A Gothic WesternAn imaginative novel about a mansion, a monster and a magic child
A Best Book of the Year at The Atlantic Los Angeles Times Bestseller "[An] absorbing and revealing book. . . . nestling in the fruitful terrain between memoir and criticism." —Geoff Dyer, author of Out of Sheer Rage Blending memoir and cultural criticism, Matthew Specktor explores family legacy, the lives of artists, and a city that embodies both dreams and disillusionment. In 2006, Matthew Specktor moved into a crumbling Los Angeles apartment opposite the one in which F. Scott Fitzgerald spent the last moments of his life. Fitz had been Specktor’s first literary idol, someone whose own passage through Hollywood had, allegedly, broken him. Freshly divorced, professionally flailing, and reeling from his mother’s cancer diagnosis, Specktor was feeling unmoored. But rather than giving in or “cracking up,” he embarked on an obsessive journey to make sense of the mythologies of “success” and “failure” that haunt the artist’s life and the American imagination.
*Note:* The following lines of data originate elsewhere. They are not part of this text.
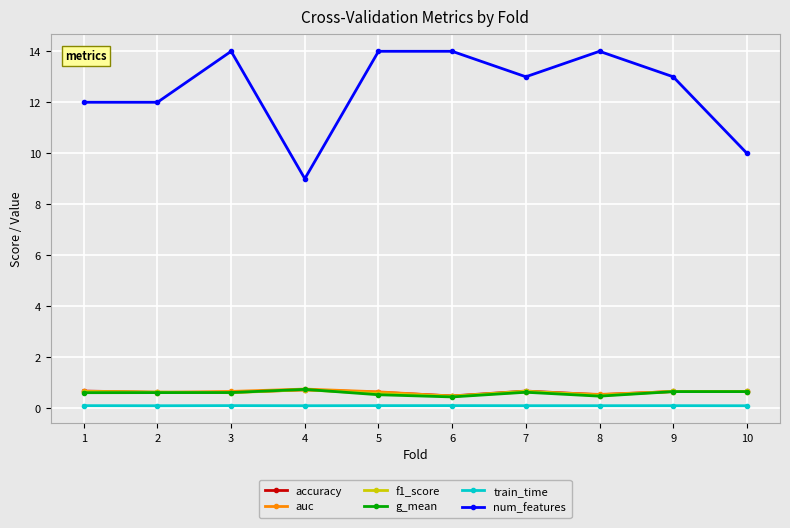

What is the average value of the auc series?

0.6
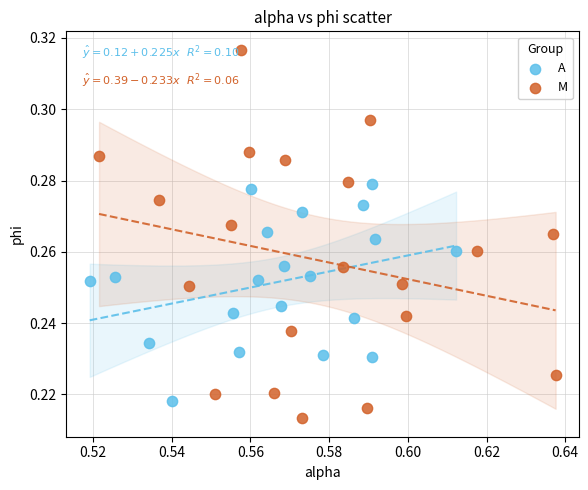

Which series contains the highest Y value?

M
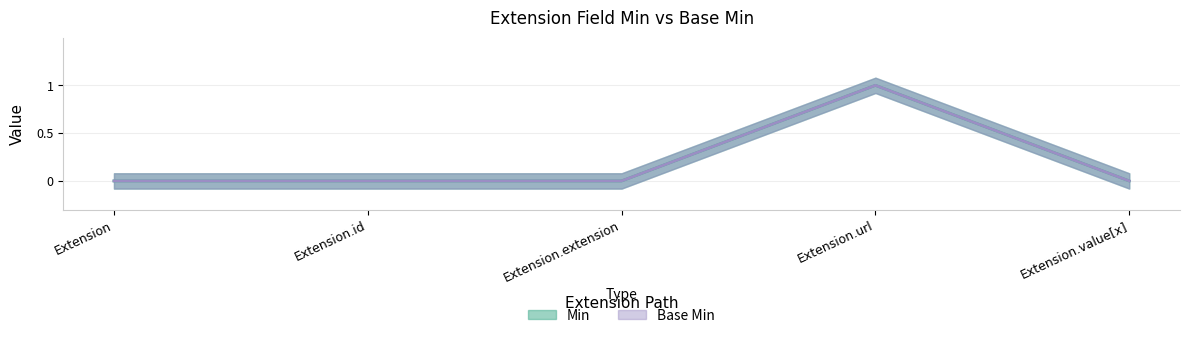

At which category does Base Min reach its first local peak?

Extension.url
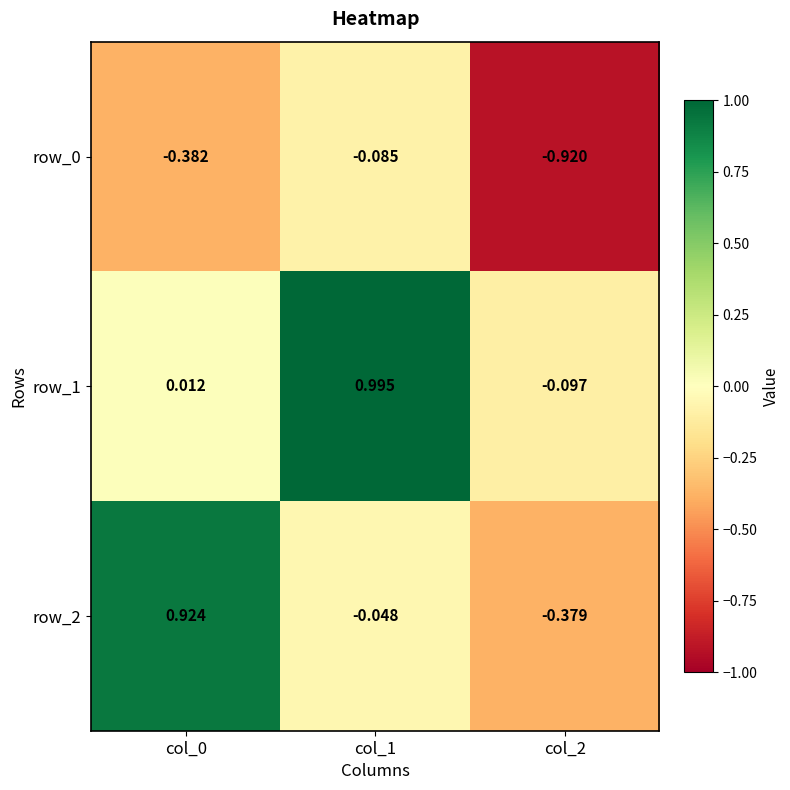

What is the difference between the row_2 values at col_0 and col_2?

1.3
Part memoir, part cultural history, part portrait of place, Always Crashing in the Same Car explores Hollywood through a certain kind of collapse. It’s a vibrant and intimate inspection of failure told through the lives of iconic, if under-sung, artists—Carole Eastman, Eleanor Perry, Warren Zevon, Tuesday Weld, and Hal Ashby, among others—and the author’s own family history. Through this constellation of Hollywood figures, he unearths a fascinating alternate history of the city that raised him and explores the ways in which curtailed ambition, insufficiency, and loss shape all our lives. At once deeply personal and broadly erudite, it is a story of an art form (the movies), a city (Los Angeles), and one person’s attempt to create meaning out of both. Above all, Specktor creates a moving search for optimism alongside the inevitability of failure and reveals the still-resonant power of art to help us navigate the beautiful ruins that await us all.